**What needs to be done**
In the data that follows, count the lines in which the word "none" occurs, and report that figure alone.

**Listed records**

------

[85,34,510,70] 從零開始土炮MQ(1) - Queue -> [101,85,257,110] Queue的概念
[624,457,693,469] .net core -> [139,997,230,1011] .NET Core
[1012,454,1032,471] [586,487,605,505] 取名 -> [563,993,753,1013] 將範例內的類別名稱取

------

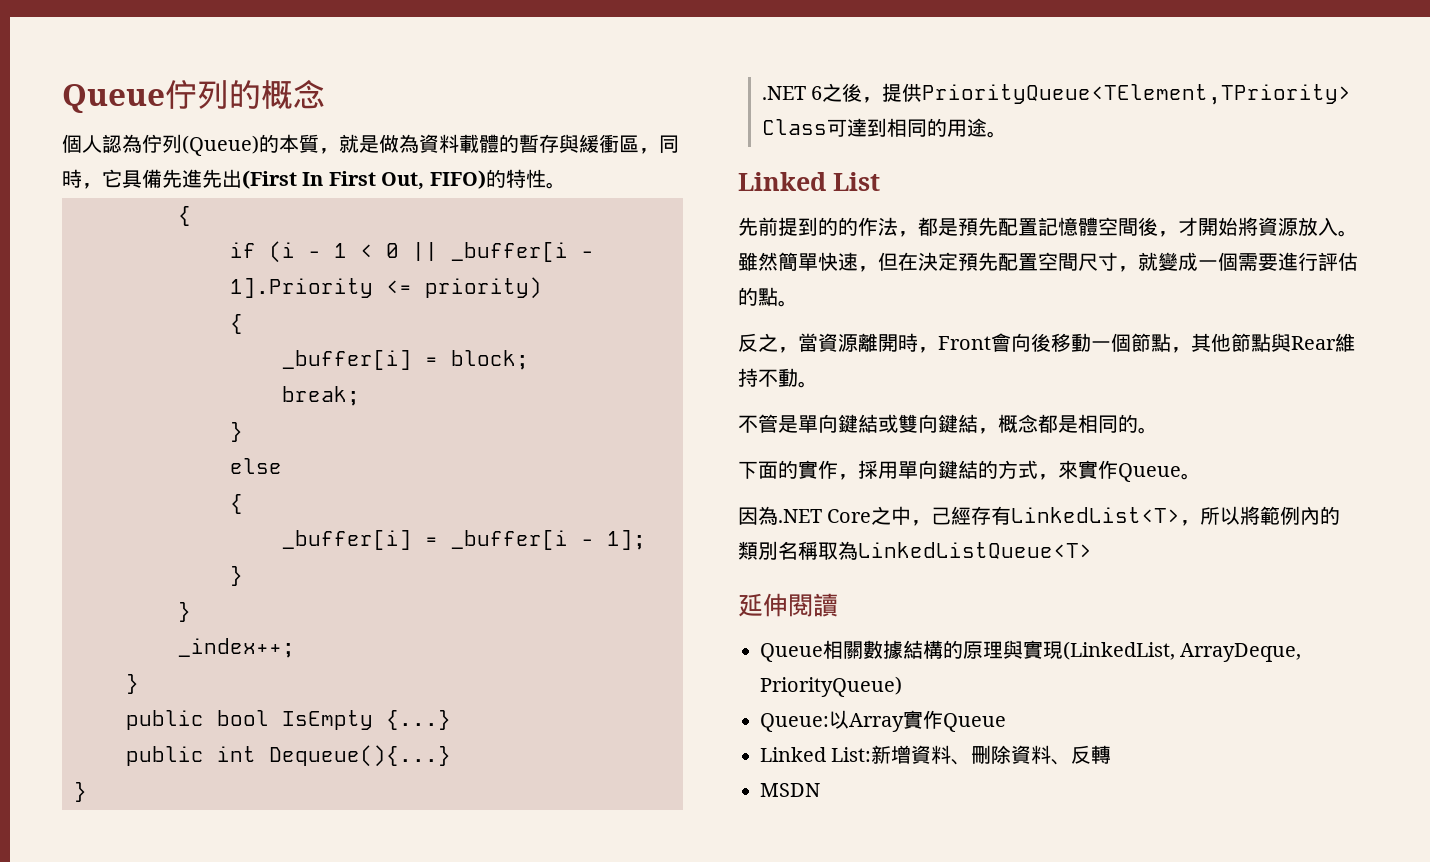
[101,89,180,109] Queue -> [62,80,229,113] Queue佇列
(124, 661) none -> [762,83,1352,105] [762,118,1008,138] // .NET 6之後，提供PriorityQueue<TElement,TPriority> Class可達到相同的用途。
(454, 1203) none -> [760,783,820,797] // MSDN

------

**Written solution**
2